Ritorniamo ad Hawkins e ci troviamo un nuovissimo centro commerciale, lo “Starcourt Mall” che diventa il luogo di incontro dei nostri adorabili beniamini che hanno un po’ accantonato le partite a D&D e le sbiciclettate nei boschi.
Mike, Will, Lucas, Dustin, Max e Eleven sono infatti inevitabilmente cresciuti. 


Uno dei punti forti di questa stagione che, in effetti, mostra cose trite e ritrite e già viste e straviste, è lo sviluppo delle storie dei ragazzi con i loro problemi di cuore e gli sviluppi di nuove amicizie. La parte sentimentale insomma.

I fili narrativi sono tanti, ma tutti connessi tra loro con grande capacità di scrittura (certo, qualche buco narrativo che fa storcere il naso qua e là c’è, per carità). Resta il fatto che anche questa stagione, nel complesso, funziona. Io l’ho trovata anche più dinamica della seconda.

Il potere e il fascino degli anni ‘80 continuano insormontabili, ineluttabili.

E se ad ogni frame sei praticamente sicuro della piega che prende la storia, rimani comunque felice davanti allo schermo specialmente in quelle scene dove Eleven si prova tutti quei vestiti coloratissimi sulle note di “Material Girl” di Madonna o dove Hopper si scola una bottiglia di Chianti durante una buca clamorosa di Joyce al ristorante.


Quel che funziona di queste storie è l’empatia che si crea fra noi e questi ragazzi che tanto ci ricordano la nostra infanzia fatta di biciclette, giochi da tavolo, gelati al centro commerciale e i primi pomeriggi di shopping con le amiche. 
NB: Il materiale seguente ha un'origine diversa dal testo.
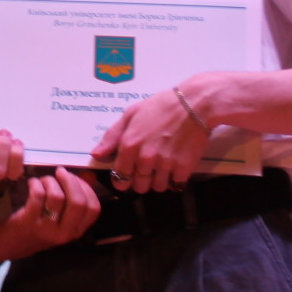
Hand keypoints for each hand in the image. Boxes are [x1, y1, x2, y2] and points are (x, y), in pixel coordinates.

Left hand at [0, 167, 100, 262]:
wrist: (6, 245)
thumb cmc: (35, 228)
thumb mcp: (58, 217)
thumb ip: (74, 197)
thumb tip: (89, 175)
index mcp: (75, 231)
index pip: (94, 209)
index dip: (86, 189)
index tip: (74, 179)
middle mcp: (64, 233)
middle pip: (79, 202)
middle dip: (70, 181)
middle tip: (60, 172)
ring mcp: (46, 229)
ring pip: (57, 196)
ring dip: (49, 181)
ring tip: (42, 180)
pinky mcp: (28, 222)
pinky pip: (38, 196)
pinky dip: (36, 184)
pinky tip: (31, 184)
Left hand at [90, 86, 212, 193]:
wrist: (195, 104)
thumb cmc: (161, 106)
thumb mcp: (131, 114)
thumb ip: (112, 136)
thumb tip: (96, 155)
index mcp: (130, 145)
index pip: (119, 178)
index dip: (123, 179)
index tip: (129, 175)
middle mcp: (145, 158)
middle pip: (139, 187)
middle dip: (142, 180)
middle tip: (149, 167)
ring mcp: (165, 165)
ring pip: (157, 188)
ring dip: (159, 181)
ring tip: (164, 165)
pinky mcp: (184, 168)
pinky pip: (174, 185)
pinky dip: (175, 179)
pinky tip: (176, 165)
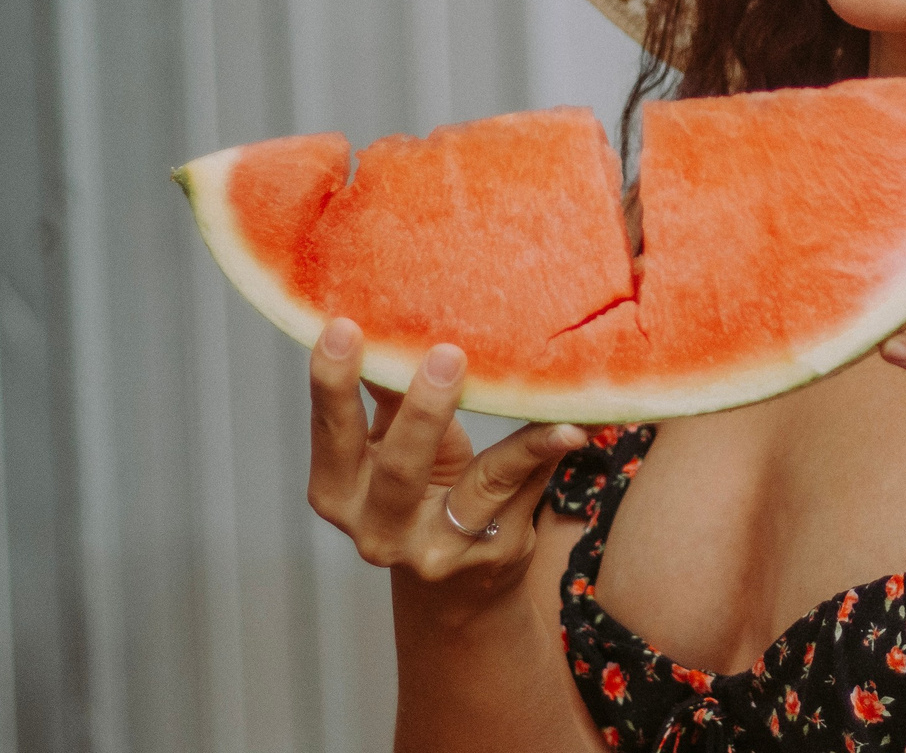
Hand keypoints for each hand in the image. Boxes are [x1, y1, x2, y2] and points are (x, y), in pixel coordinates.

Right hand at [308, 318, 585, 594]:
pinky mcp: (495, 549)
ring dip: (511, 442)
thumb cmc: (419, 486)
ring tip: (535, 401)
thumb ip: (391, 396)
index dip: (332, 383)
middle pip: (399, 470)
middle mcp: (380, 530)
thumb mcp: (393, 442)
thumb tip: (398, 324)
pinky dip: (547, 452)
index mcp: (338, 492)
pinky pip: (525, 487)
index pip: (331, 432)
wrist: (458, 581)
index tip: (343, 327)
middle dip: (422, 413)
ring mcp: (440, 548)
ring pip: (477, 488)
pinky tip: (574, 427)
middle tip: (447, 355)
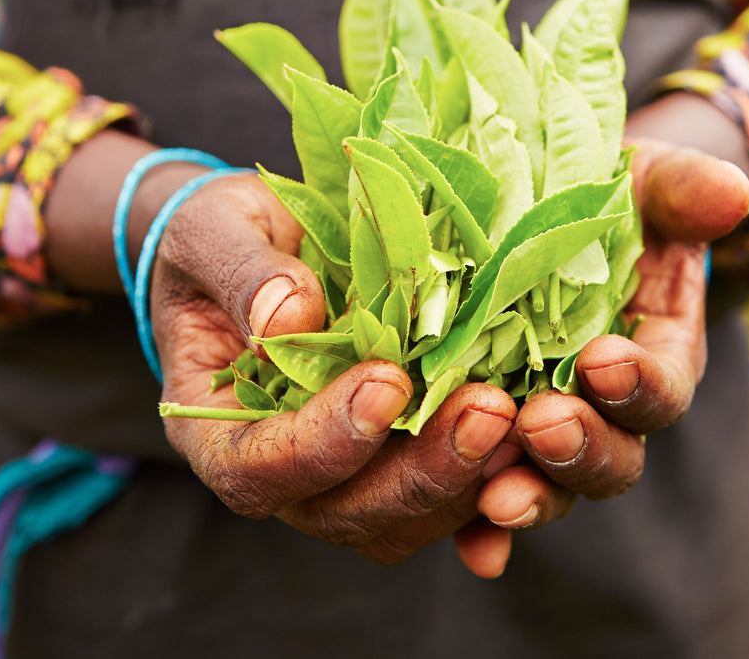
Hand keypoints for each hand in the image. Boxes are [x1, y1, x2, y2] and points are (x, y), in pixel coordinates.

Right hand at [151, 173, 519, 572]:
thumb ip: (242, 273)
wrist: (255, 242)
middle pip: (347, 511)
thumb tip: (288, 315)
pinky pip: (449, 503)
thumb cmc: (217, 237)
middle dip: (422, 469)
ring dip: (469, 480)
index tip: (385, 383)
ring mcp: (346, 475)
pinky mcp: (400, 458)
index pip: (260, 470)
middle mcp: (283, 472)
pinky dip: (494, 494)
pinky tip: (536, 462)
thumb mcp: (212, 232)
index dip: (324, 442)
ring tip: (524, 418)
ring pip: (407, 517)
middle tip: (487, 410)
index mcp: (218, 430)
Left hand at [467, 95, 748, 554]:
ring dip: (528, 496)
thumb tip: (732, 195)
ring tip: (496, 497)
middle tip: (542, 425)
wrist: (536, 214)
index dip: (639, 385)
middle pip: (610, 458)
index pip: (660, 390)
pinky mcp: (486, 445)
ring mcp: (545, 434)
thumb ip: (686, 190)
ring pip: (549, 486)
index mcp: (654, 356)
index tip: (603, 362)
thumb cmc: (602, 198)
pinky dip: (479, 534)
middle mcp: (604, 412)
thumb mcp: (643, 182)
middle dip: (579, 449)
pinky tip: (472, 550)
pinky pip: (483, 501)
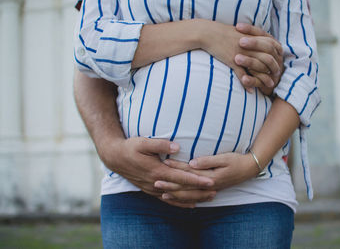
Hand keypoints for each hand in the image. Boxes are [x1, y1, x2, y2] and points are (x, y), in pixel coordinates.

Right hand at [101, 136, 215, 207]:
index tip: (210, 181)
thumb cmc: (130, 147)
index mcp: (157, 171)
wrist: (115, 158)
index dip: (196, 180)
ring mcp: (153, 188)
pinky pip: (168, 200)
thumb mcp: (144, 142)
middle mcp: (156, 183)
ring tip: (208, 198)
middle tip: (215, 190)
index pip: (181, 178)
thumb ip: (161, 144)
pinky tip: (191, 205)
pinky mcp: (150, 190)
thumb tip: (177, 147)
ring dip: (193, 198)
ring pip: (176, 197)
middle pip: (181, 190)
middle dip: (199, 191)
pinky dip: (180, 203)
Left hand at [154, 153, 260, 201]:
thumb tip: (192, 163)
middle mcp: (209, 185)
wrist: (250, 168)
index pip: (189, 173)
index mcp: (210, 176)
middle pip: (187, 186)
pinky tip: (178, 199)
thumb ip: (207, 161)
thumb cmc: (237, 160)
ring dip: (176, 193)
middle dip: (171, 184)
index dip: (176, 168)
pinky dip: (186, 199)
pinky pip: (196, 197)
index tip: (164, 163)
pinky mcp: (211, 189)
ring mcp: (210, 189)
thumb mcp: (224, 158)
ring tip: (162, 193)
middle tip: (156, 182)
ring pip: (190, 194)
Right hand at [199, 20, 282, 93]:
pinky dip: (248, 83)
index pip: (272, 45)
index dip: (277, 54)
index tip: (280, 61)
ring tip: (269, 85)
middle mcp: (249, 45)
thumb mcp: (239, 31)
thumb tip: (257, 40)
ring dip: (264, 78)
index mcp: (252, 37)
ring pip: (258, 67)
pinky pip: (243, 74)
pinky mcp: (232, 60)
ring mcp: (241, 53)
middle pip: (268, 58)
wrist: (207, 32)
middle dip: (274, 68)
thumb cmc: (221, 32)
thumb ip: (250, 36)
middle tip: (277, 76)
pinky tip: (251, 90)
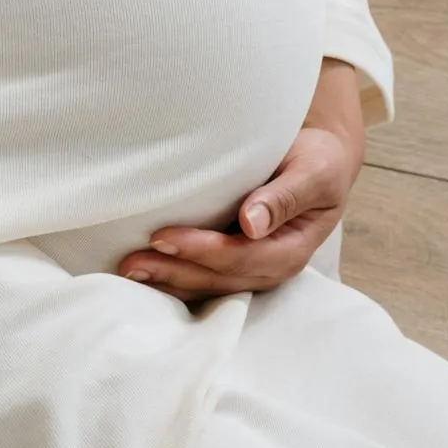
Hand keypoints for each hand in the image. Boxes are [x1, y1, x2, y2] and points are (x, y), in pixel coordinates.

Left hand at [117, 60, 365, 300]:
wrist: (319, 162)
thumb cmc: (316, 161)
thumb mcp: (313, 171)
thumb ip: (285, 196)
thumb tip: (252, 223)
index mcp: (293, 247)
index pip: (243, 257)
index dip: (203, 251)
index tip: (163, 236)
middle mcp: (271, 266)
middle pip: (220, 278)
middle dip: (175, 272)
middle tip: (132, 263)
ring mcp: (252, 270)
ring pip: (207, 285)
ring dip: (168, 282)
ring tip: (128, 272)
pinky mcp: (234, 263)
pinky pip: (202, 278)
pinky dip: (173, 278)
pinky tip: (144, 275)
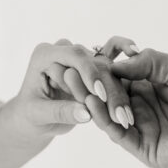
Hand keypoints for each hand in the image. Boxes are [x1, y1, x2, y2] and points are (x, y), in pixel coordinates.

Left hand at [9, 37, 138, 136]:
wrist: (35, 118)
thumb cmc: (31, 116)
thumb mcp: (39, 116)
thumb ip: (61, 111)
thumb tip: (86, 114)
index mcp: (45, 55)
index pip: (72, 57)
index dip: (88, 73)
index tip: (99, 95)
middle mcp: (63, 50)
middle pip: (92, 62)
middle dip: (107, 88)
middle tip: (119, 113)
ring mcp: (79, 54)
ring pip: (105, 66)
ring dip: (118, 89)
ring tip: (127, 115)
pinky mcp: (91, 62)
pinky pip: (110, 54)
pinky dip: (124, 54)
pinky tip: (137, 52)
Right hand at [87, 48, 167, 167]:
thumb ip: (147, 63)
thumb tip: (113, 63)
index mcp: (151, 85)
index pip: (117, 77)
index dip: (100, 69)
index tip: (82, 58)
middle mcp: (144, 107)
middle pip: (108, 96)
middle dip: (89, 86)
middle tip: (69, 74)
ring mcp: (143, 128)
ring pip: (110, 116)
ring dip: (92, 103)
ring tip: (75, 87)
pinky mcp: (145, 149)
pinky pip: (119, 135)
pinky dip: (105, 121)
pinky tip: (94, 106)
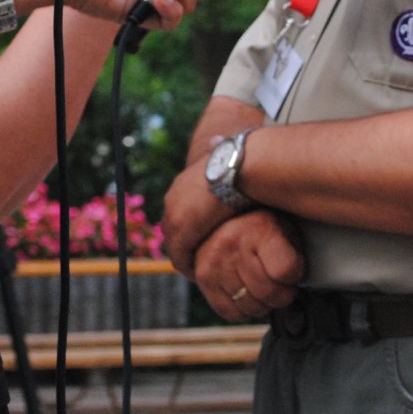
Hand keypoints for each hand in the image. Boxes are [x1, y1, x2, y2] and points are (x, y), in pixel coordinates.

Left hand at [162, 158, 238, 277]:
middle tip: (199, 261)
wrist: (237, 166)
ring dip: (186, 259)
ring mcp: (174, 215)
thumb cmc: (239, 158)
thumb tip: (215, 139)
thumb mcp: (224, 154)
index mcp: (183, 185)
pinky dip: (189, 266)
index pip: (180, 213)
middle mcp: (173, 199)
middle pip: (173, 230)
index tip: (201, 240)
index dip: (190, 229)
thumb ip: (217, 152)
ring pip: (175, 246)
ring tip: (200, 272)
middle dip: (185, 246)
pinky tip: (200, 274)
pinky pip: (181, 255)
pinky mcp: (181, 230)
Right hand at [193, 211, 303, 319]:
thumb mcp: (285, 229)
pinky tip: (247, 292)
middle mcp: (233, 245)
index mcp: (259, 228)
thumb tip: (301, 282)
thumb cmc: (263, 229)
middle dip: (283, 295)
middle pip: (269, 293)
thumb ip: (295, 253)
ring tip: (263, 286)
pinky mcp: (203, 278)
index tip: (294, 269)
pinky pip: (232, 313)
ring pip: (252, 307)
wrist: (222, 218)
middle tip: (282, 285)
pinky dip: (244, 309)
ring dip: (263, 304)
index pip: (285, 270)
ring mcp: (214, 263)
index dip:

La parte misteriosa invece lascia un po’ a desiderare in questa stagione: il Mind Flyer è veramente brutto (nel senso che è osceno dai, quella gelatina che sbava e aumenta inglobando le persone) e dei topi che esplodono ne facevamo volentieri a meno. Il Demogorgone era bello al confronto. 

Poi i russi, i campi elettromagnetici, gli ascensori che vanno metri e metri sottoterra...li abbiamo già visti suvvia.

Resta il fatto che la love story fra Mike e Eleven, i capricci di papà Hopper che vuole la porta aperta di 10 cm per controllarli, Joyce che insegna come fare discorsi motivazionali ai figli e Dustin che canta via radio alla sua fidanzatina Suzie conosciuta durante le vacanze sono il vero collante di “Stranger Things”.

Che riesce a farci piangere e ridere, nonostante tutto.



La solita menzione d’onore va fatta a tutto il cast per le doti attoriali, perché se Winona Ryder era una certezza fin dall’inizio, non potevamo di certo sapere che questi ragazzini si sarebbero rivelati così incredibili, specialmente Millie Bobby Brown che a soli 15 anni sparecchia il tavolo di Hollywood. New entry del cast è Maya Hawke (figlia di Ethan Hawke e Uma Thruman) nei panni di Robin, collega di Steve che si rivela un personaggio molto interessante e spero ci regali molto altro nelle nuove stagioni.

Mi fa tremare il pensiero che probabilmente ci saranno altre mille stagioni in balia di un successo che ancora pare inarrestabile. 

Sono consapevole che la qualità e già diminuita e non può che diminuire ancora se si tira troppo per le lunghe. Eppure ne voglio ancora, perché io personalmente non sono ancora pronta a dire addio ad Hawkins.